Excerpt to read:

+===+

5 Hearken, my beloved brethren, Hath not God chosen the poor of this world rich in faith, and heirs of the kingdom which he hath promised to them that love him?
5 Audite, fratres mei dilecti, nonne Deus elegit pauperes mundi hujus divites in fide et heredes regni quod promisit iis qui diligunt eum?
6 But ye have despised the poor. Do not rich men oppress you, and draw you before the judgment seats?
6 Vos autem contemptui habiustis pauperem: nonne divites tyrnnidem in vos exercent et iidem trahunt vos ad tribunalia?
7 Do not they blaspheme that worthy name by the which ye are called?
7 Et iidem contumelia afficiunt bonum nomen quod invocatum est super vos?
5 Hearken, my beloved brethren. He proves now by a two-fold argument, that they acted preposterously, when for the sake of the rich they despised the poor: The first is, that it is unbecoming and disgraceful to cast down those whom God exalts, and to treat reproachfully those whom he honors. As God honors the poor, then every one who repudiates them, reverses the order of God. The other argument is taken from common experience; for since the rich are for the most part vexatious to the good and innocent, it is very unreasonable to render such a reward for the wrongs they do, so that they should be more approved by us than the poor, who aid us more than they wrong us. We shall now see how he proceeds with these two points.

+===+

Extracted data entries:
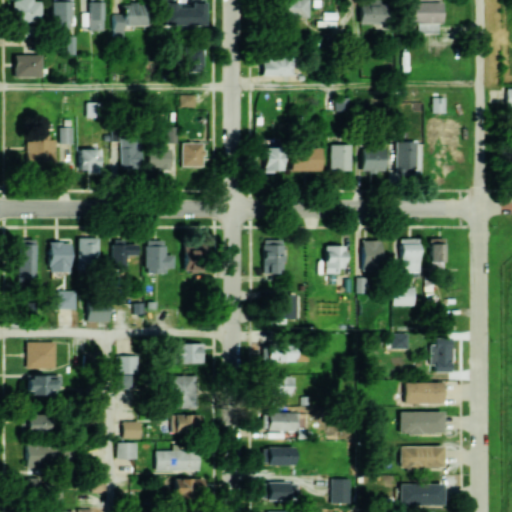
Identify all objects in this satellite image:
building: (289, 8)
building: (24, 9)
building: (370, 11)
building: (181, 12)
building: (58, 15)
building: (91, 15)
building: (422, 15)
building: (127, 16)
building: (192, 58)
building: (25, 65)
building: (275, 65)
road: (356, 86)
road: (116, 87)
building: (436, 104)
road: (232, 105)
building: (90, 108)
building: (169, 133)
building: (63, 134)
building: (39, 151)
building: (128, 153)
building: (189, 153)
building: (337, 156)
building: (403, 156)
building: (156, 157)
building: (86, 158)
building: (304, 158)
building: (370, 159)
road: (495, 208)
road: (116, 209)
road: (356, 210)
building: (85, 251)
building: (119, 252)
building: (434, 252)
building: (367, 254)
building: (407, 254)
building: (270, 255)
road: (479, 255)
building: (57, 256)
building: (155, 256)
building: (190, 257)
building: (332, 257)
building: (24, 259)
building: (401, 295)
building: (64, 299)
building: (281, 305)
building: (95, 312)
road: (53, 333)
road: (170, 333)
building: (397, 340)
building: (186, 351)
building: (278, 352)
building: (38, 353)
building: (438, 354)
road: (233, 361)
building: (124, 363)
building: (122, 381)
building: (39, 384)
building: (276, 385)
building: (180, 390)
building: (420, 391)
building: (280, 420)
building: (418, 421)
building: (35, 422)
road: (108, 422)
building: (184, 422)
building: (128, 428)
building: (124, 449)
building: (72, 452)
building: (40, 454)
building: (278, 455)
building: (418, 456)
building: (175, 459)
building: (96, 484)
building: (187, 487)
building: (279, 490)
building: (337, 490)
building: (418, 493)
building: (82, 509)
building: (46, 510)
building: (275, 511)
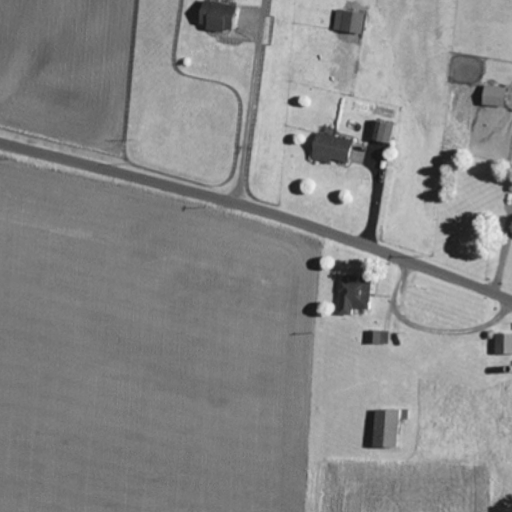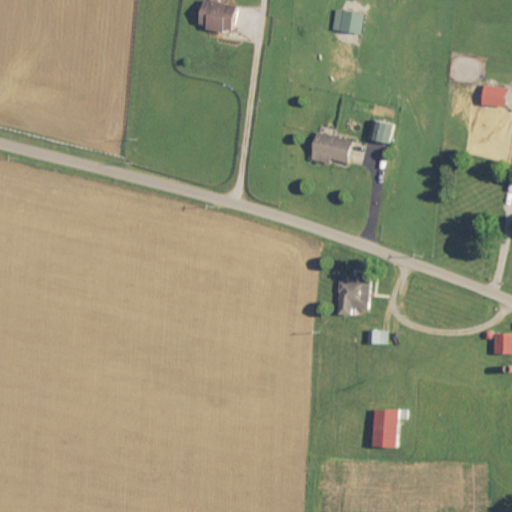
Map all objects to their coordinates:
building: (228, 17)
building: (355, 22)
building: (501, 97)
road: (252, 110)
building: (389, 132)
building: (339, 150)
road: (259, 207)
road: (504, 254)
building: (361, 295)
road: (428, 329)
building: (383, 338)
building: (507, 345)
building: (385, 428)
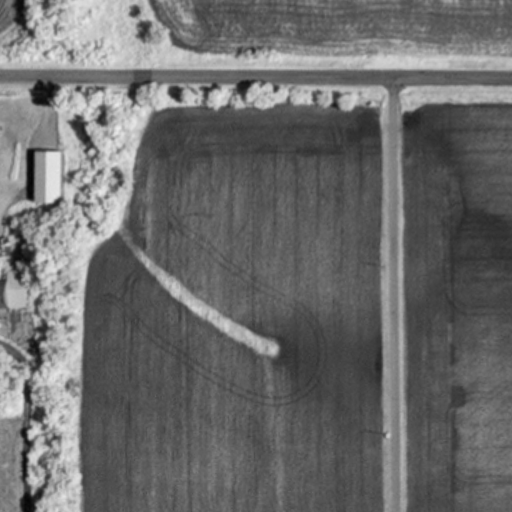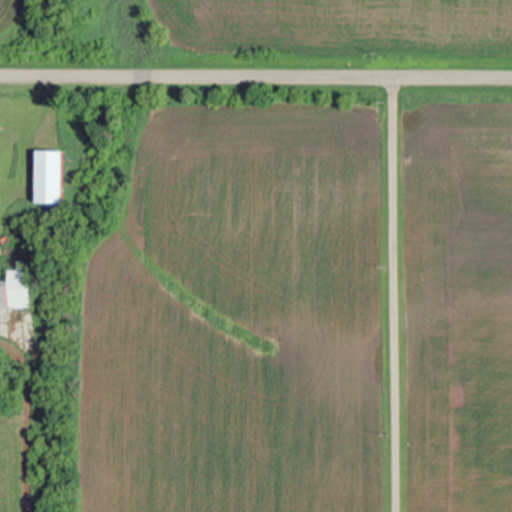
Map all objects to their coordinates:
road: (256, 78)
building: (51, 177)
building: (41, 179)
building: (12, 288)
building: (16, 288)
road: (390, 295)
building: (0, 358)
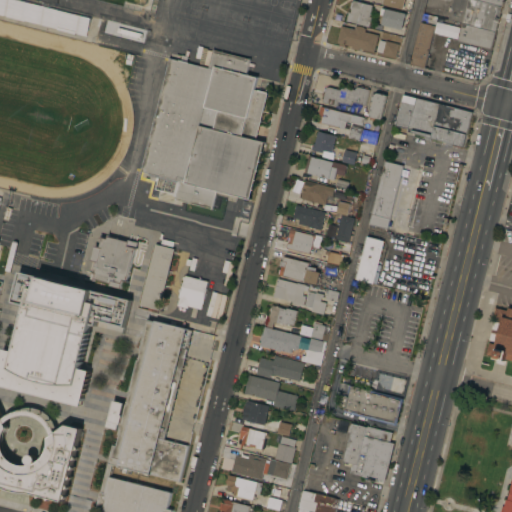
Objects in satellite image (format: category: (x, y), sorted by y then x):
building: (1, 2)
building: (137, 2)
building: (492, 2)
road: (315, 3)
building: (392, 3)
building: (392, 3)
road: (85, 4)
road: (313, 11)
building: (357, 12)
building: (358, 13)
building: (473, 13)
building: (42, 15)
building: (390, 18)
building: (390, 19)
building: (470, 21)
road: (308, 35)
building: (475, 35)
building: (355, 37)
building: (355, 38)
building: (422, 40)
building: (420, 44)
building: (385, 47)
building: (385, 48)
road: (297, 77)
road: (407, 79)
road: (508, 89)
building: (344, 95)
building: (343, 97)
traffic signals: (504, 104)
building: (375, 105)
building: (375, 105)
building: (430, 119)
building: (431, 120)
building: (345, 124)
building: (349, 127)
building: (205, 128)
building: (204, 130)
road: (143, 131)
building: (321, 142)
road: (493, 145)
building: (332, 148)
road: (465, 157)
building: (322, 167)
building: (323, 168)
building: (341, 183)
building: (316, 191)
building: (314, 192)
building: (384, 193)
road: (124, 194)
building: (350, 194)
building: (384, 195)
building: (340, 207)
building: (341, 208)
building: (306, 216)
building: (307, 216)
road: (494, 218)
road: (395, 222)
building: (342, 227)
building: (342, 228)
building: (297, 240)
building: (298, 241)
road: (491, 244)
road: (268, 250)
road: (352, 256)
road: (301, 257)
building: (112, 258)
building: (334, 258)
building: (367, 259)
building: (111, 260)
building: (368, 260)
building: (296, 270)
building: (297, 270)
building: (329, 270)
building: (154, 276)
building: (155, 276)
road: (487, 278)
building: (288, 291)
building: (190, 292)
building: (190, 292)
building: (296, 295)
building: (331, 295)
building: (313, 302)
road: (385, 305)
building: (220, 306)
road: (239, 307)
building: (280, 315)
building: (279, 316)
building: (310, 330)
building: (311, 330)
building: (55, 334)
building: (502, 335)
building: (500, 338)
building: (277, 339)
building: (291, 344)
road: (441, 349)
building: (312, 351)
road: (382, 361)
building: (278, 367)
building: (278, 368)
road: (473, 386)
building: (267, 391)
building: (268, 392)
building: (370, 403)
building: (369, 404)
building: (152, 406)
building: (252, 412)
building: (253, 412)
building: (113, 414)
building: (147, 424)
building: (282, 428)
building: (282, 428)
building: (249, 437)
building: (250, 437)
building: (511, 441)
building: (283, 449)
building: (284, 449)
building: (367, 450)
building: (367, 451)
building: (64, 452)
park: (476, 463)
building: (246, 464)
building: (43, 465)
building: (246, 466)
building: (275, 468)
building: (278, 469)
building: (273, 480)
building: (239, 486)
building: (240, 486)
building: (507, 496)
building: (132, 497)
building: (507, 499)
building: (315, 502)
building: (271, 503)
building: (271, 503)
building: (323, 503)
building: (231, 506)
building: (231, 506)
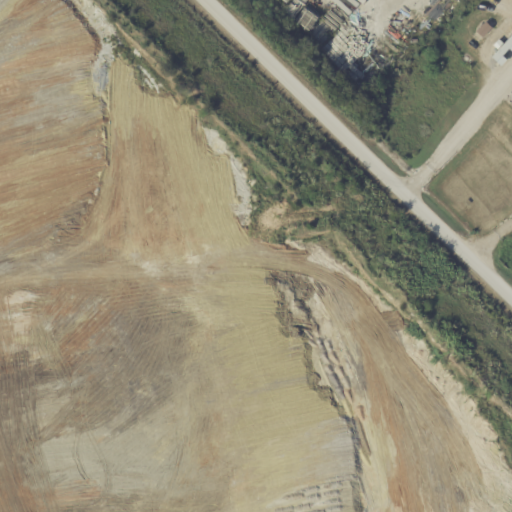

+===+

Reproduce the passage on the poor and the rich, starting at "6 Vos autem" and ending at "est super vos?".

6 Vos autem contemptui habiustis pauperem: nonne divites tyrnnidem in vos exercent et iidem trahunt vos ad tribunalia?
7 Do not they blaspheme that worthy name by the which ye are called?
7 Et iidem contumelia afficiunt bonum nomen quod invocatum est super vos?